Industry has not bought into heterogeneous nanocatalysis because 95% of those catalysts made in academic labs simply do not work when applied to real manufacturing processes” he said, adding that “This is now changing, although slowly.”

In our recent paper in OPRD on the topic we included a section on how to communicate green chemistry to busy managers by talking their language, i.e. money.”

But, even despite these changes, Pagliaro still does not agree with Shah’s forecast telling us that: “The market for green chemistry solutions by 2020 will amount to less than $1bn.”

Green or green washing?

We asked David Santillo, a Greenpeace Research Fellow who works at Exeter University in the UK, for his take on the environmental impact of pharmaceutical manufacturing practices and the potential benefits green chemistry can offer the drug industry. 

He told us: "The principles of Green Chemistry, if applied in their most rigorous form, have the potential to set industrial sectors on the pathway to more sustainable design, production and marketing of chemicals and finished products.  One of the difficulties, however, is that there are many definitions of Green Chemistry, some of which are relatively weak and open to wide interpretation."
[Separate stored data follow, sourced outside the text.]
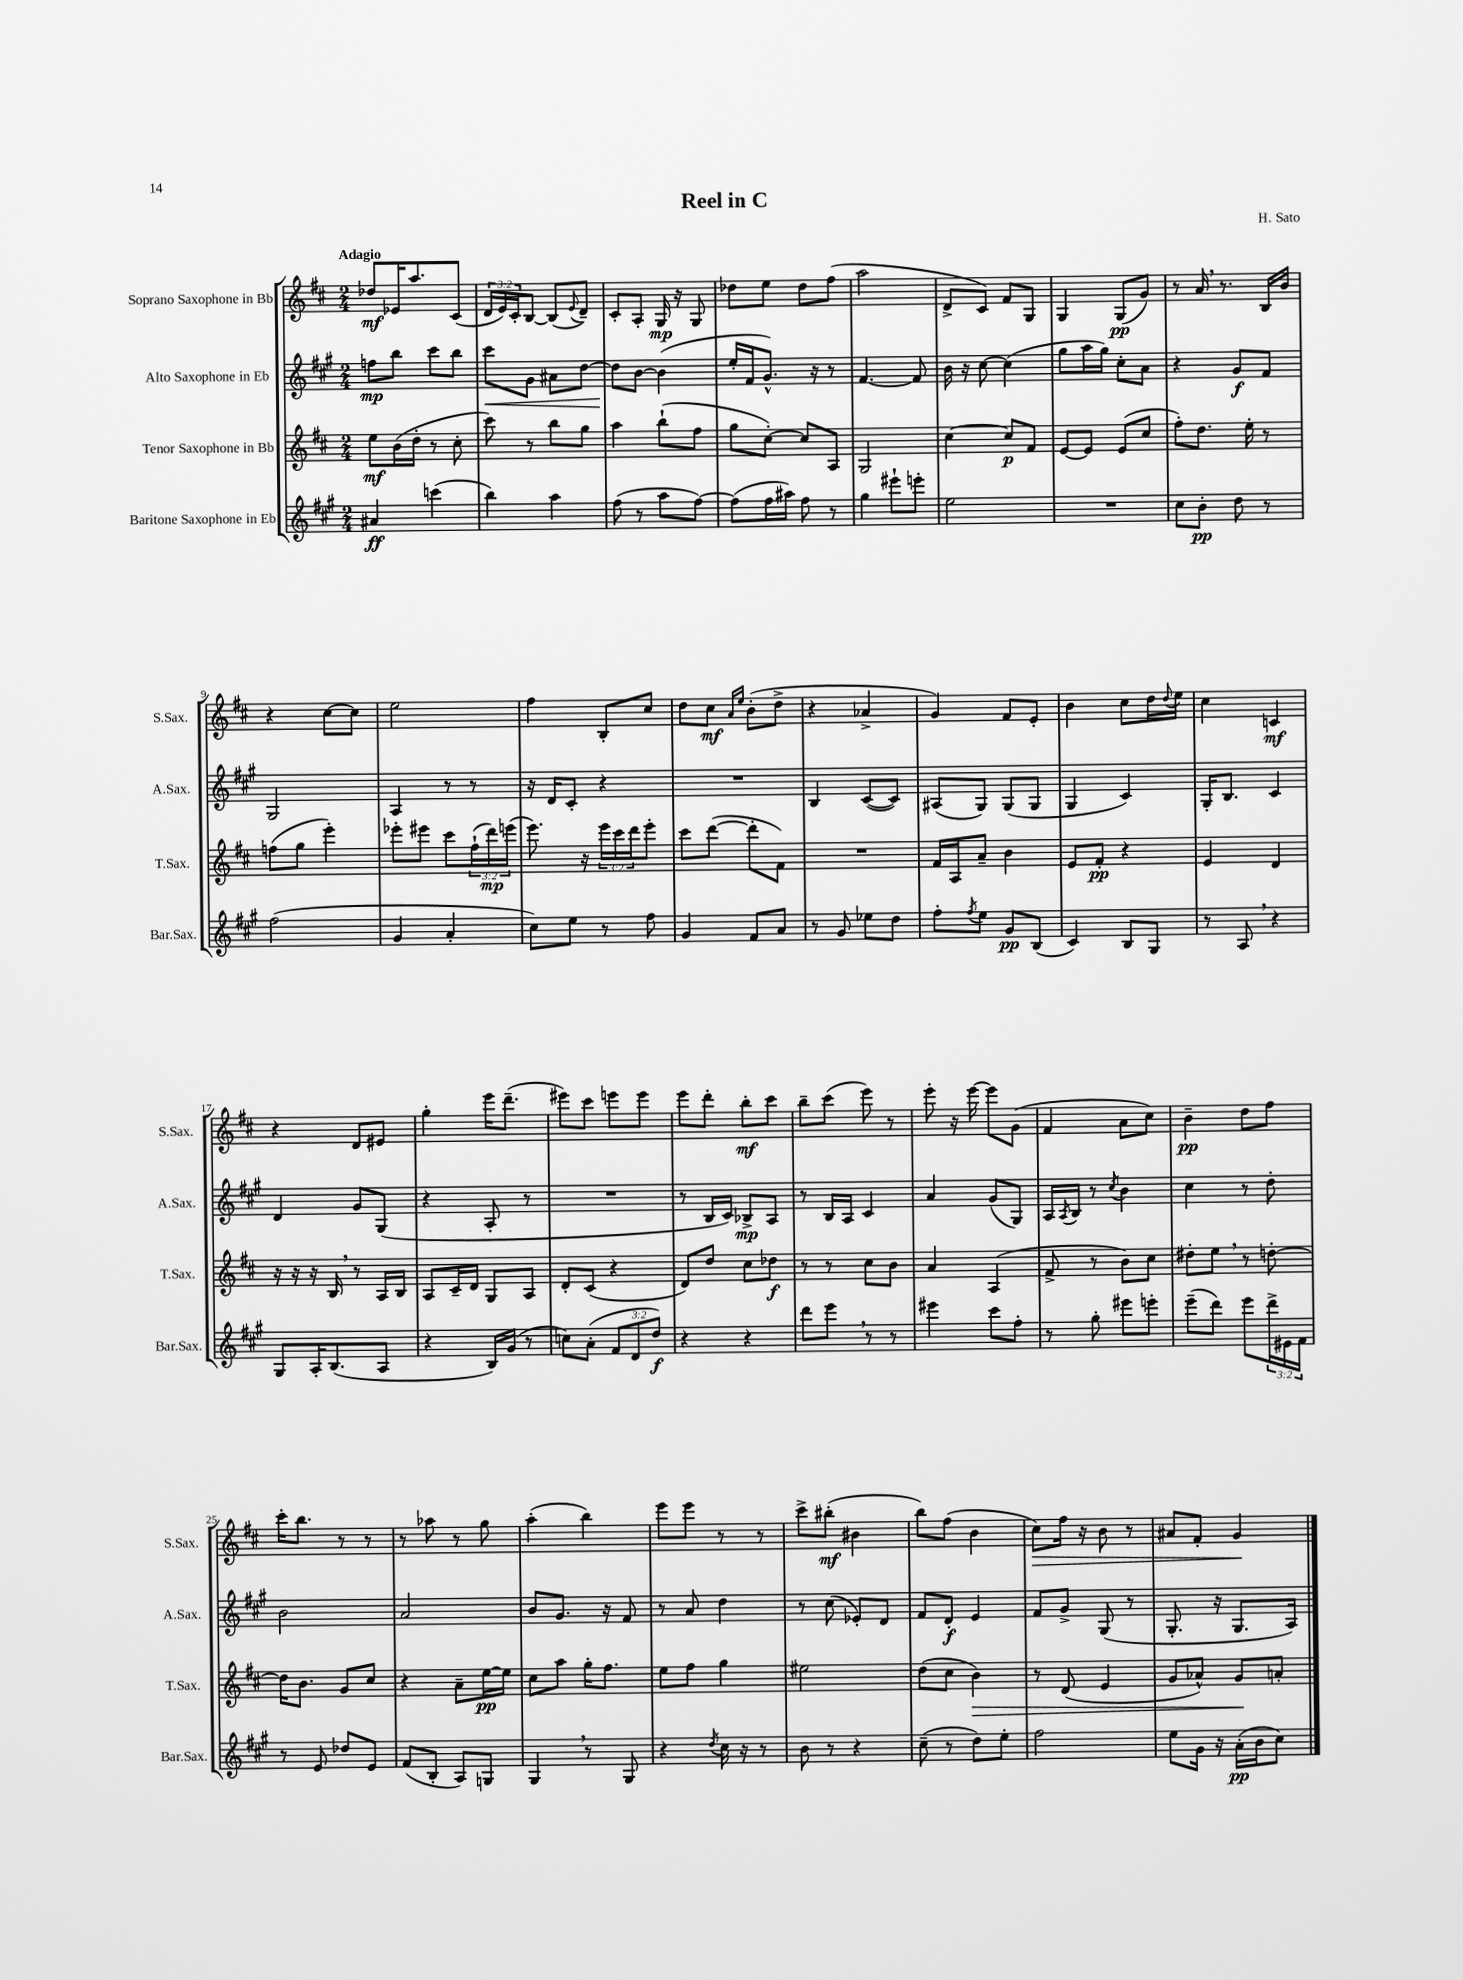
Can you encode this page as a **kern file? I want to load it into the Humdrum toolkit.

**kern	**kern	**kern	**kern
*staff4	*staff3	*staff2	*staff1
*clefG2	*clefG2	*clefG2	*clefG2
*k[f#c#g#]	*k[f#c#]	*k[f#c#g#]	*k[f#c#]
*M2/4	*M2/4	*M2/4	*M2/4
4a#	8ee	8ff	8dd-
.	(16b	8bb	16e-
.	16dd'	.	8.aa
(4ccc	8r	8ccc#	.
.	8cc#'	8bb	(8c#
=	=	=	=
4bb)	8ccc#)	8ccc#	24d
.	.	.	24e)
.	.	.	24c#'
.	8r	8g#	[8B
4aa	8bb	8a#	(8B]
.	.	.	8qqe
.	8gg	[8dd	8d~)
=	=	=	=
(8ff#	4aa	8dd]	8c#'
8r	.	[8b	8A'
8aa	(8bb`	(4b]	16G
.	.	.	16r
[8ff#)	8ff#	.	8G
=	=	=	=
(8ff#]	8gg	16ee'	8dd-
.	.	16f#	.
16ff#	[8cc#')	8.g#^^)	8ee
16aa#)	.	.	.
8ff#	8cc#]	.	8dd-
.	.	16r	.
8r	8A	8r	(8ff#
=	=	=	=
4gg#	2G	[4.f#	2aa
8eee#`	.	.	.
8eee'	.	8f#]	.
=	=	=	=
2ee	[4cc#	16b	8d^
.	.	16r	.
.	.	[8cc#	8c#)
.	8cc#]	(4cc#]	8f#
.	8f#	.	8G
=	=	=	=
2r	[8e	8gg#	4G
.	8e]	16aa	.
.	.	16gg#)	.
.	(8e	8cc#'	(8G
.	8cc#	8a	8g)
=	=	=	=
8cc#	8ff#')	4r	8r
8b'	8.dd	.	16a
.	.	.	8.r
8dd	.	8g#	.
.	16ee'	.	.
8r	8r	8f#	16B
.	.	.	16b
=	=	=	=
(2ff#	(8ff	2G#	4r
.	8gg	.	.
.	4eee')	.	[8cc#
.	.	.	8cc#]
=	=	=	=
4g#	8eee-'	4A	2ee
.	8eee#	.	.
4a'	8ccc#	8r	.
.	(24ff#`	8r	.
.	24ddd)	.	.
.	(24eee	.	.
=	=	=	=
8cc#)	8.eee)	16r	4ff#
.	.	16d	.
8ee	.	8c#'	.
.	16r	.	.
8r	24eee	4r	8B'
.	24ccc#	.	.
.	24ddd	.	.
8ff#	8eee'	.	8cc#
=	=	=	=
4g#	8ccc#	2r	8dd
.	([8ddd	.	8cc#
.	.	.	16qqa
.	.	.	16qqee
8f#	8ddd']	.	(8b'
8a	8f#)	.	8dd^
=	=	=	=
8r	2r	4B	4r
8g#	.	.	.
8ee-	.	([8c#	4a-^
8dd	.	8c#])	.
=	=	=	=
8ff#'	16f#	(8A#	4g)
.	16A	.	.
8qff#	.	.	.
8ee	8a~	8G#)	.
8g#	4b	(8G#	8f#
(8B	.	8G#	8e'
=	=	=	=
4c#)	8e	4G#	4b
.	8f#'	.	.
8B	4r	4c#)	8cc#
8G#	.	.	16dd
.	.	.	8qqdd
.	.	.	16ee
=	=	=	=
8r	4e	16G#'	4cc#
.	.	8.B	.
8A	.	.	.
4r	4d	4c#	4c
=	=	=	=
8G#	16r	4d	4r
.	16r	.	.
16A'	16r	.	.
(8.B	16B	.	.
.	8r	8g#	8d
8A	16A	(8G#	8e#
.	16B	.	.
=	=	=	=
4r	8A	4r	4gg'
.	16c#~	.	.
.	16d	.	.
16B)	8G	8A'	16eee
(16g#	.	.	(8.ddd~
8r	8A	8r	.
=	=	=	=
8cc)	8d'	2r	8eee#)
(8a'	(8c#	.	8ccc#
12f#	4r	.	8eee
12d	.	.	.
.	.	.	8eee
12dd)	.	.	.
=	=	=	=
4r	8d)	8r	8eee
.	8dd	16B	8ddd'
.	.	16c#)	.
4r	8cc#	8B-^	8bb'
.	8dd-	8A	8ccc#
=	=	=	=
8ddd	8r	8r	8bb~
8eee	8r	16B	(8ccc#
.	.	16A	.
8r	8cc#	4c#	8eee)
8r	8b	.	8r
=	=	=	=
4eee#	4a	4a	8eee'
.	.	.	16r
.	.	.	[16eee
8ccc#	(4A	(8g#	8eee]
8ff#'	.	8G#)	(8g
=	=	=	=
8r	8f#^	16A	4f#
.	.	8qA	.
.	.	16B	.
8gg#'	8r	8r	.
.	.	8qcc#	.
8eee#	8b)	4b	8a
8eee'	8cc#	.	8cc#)
=	=	=	=
(8eee~	8dd#'	4cc#	4b~
8ddd)	8ee	.	.
8eee	8r	8r	8dd
24ddd^	[8dd'	8dd'	8ff#
24e#	.	.	.
24f#	.	.	.
=	=	=	=
8r	16dd]	2b	16ccc#'
.	8.b	.	8.bb
8e	.	.	.
8dd-	8g	.	8r
8e	8cc#	.	8r
=	=	=	=
(8f#	4r	2a	8r
8B'	.	.	8aa-
8A)	8a~	.	8r
8G	[16ee	.	8gg
.	16ee]	.	.
=	=	=	=
4G#	8cc#	8b	(4aa'
.	8aa	8.g#	.
8r	16gg'	.	4bb)
.	8.ff#	16r	.
8G#	.	8f#	.
=	=	=	=
4r	8ee	8r	8eee
.	8ff#	8a	8eee
8qdd	.	.	.
16cc#	4gg	4dd	8r
16r	.	.	.
8r	.	.	8r
=	=	=	=
8b	2ee#	8r	8ccc#^
8r	.	(8cc#	(8bb#'
4r	.	8e-')	4b#
.	.	8d	.
=	=	=	=
(8cc#~	(8dd	8f#	8bb)
8r	8cc#	8d'	(8ff#
8dd)	4b)	4e	4b
8ee'	.	.	.
=	=	=	=
2ff#	8r	8f#	8cc#)
.	(8d	8g#^	16ff#
.	.	.	16r
.	4e	(8G#	8b
.	.	8r	8r
=	=	=	=
8ee	8g	8.G#'	8a#
16g#	8a-^^)	.	8f#'
16r	.	16r	.
(16a'	8g	8.G#	4g
16b	.	.	.
8cc#)	8a'	.	.
.	.	16A)	.
==	==	==	==
*-	*-	*-	*-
Santillo did not comment on the 2020 forecast, but did say that: "What matters in practice, whether for the pharmaceutical industry or other sectors, is that companies can demonstrate real progress in reducing or eliminating the uses of hazardous chemicals, increasing material and energy efficiency, improving the sustainability of feedstocks and minimizing waste in ways which stand up to independent scrutiny and verification.

He added that: "Without that level of auditing, and without a long-term commitment right from the product design stage onwards, 'green chemistry' is in danger of being 'green-wash'."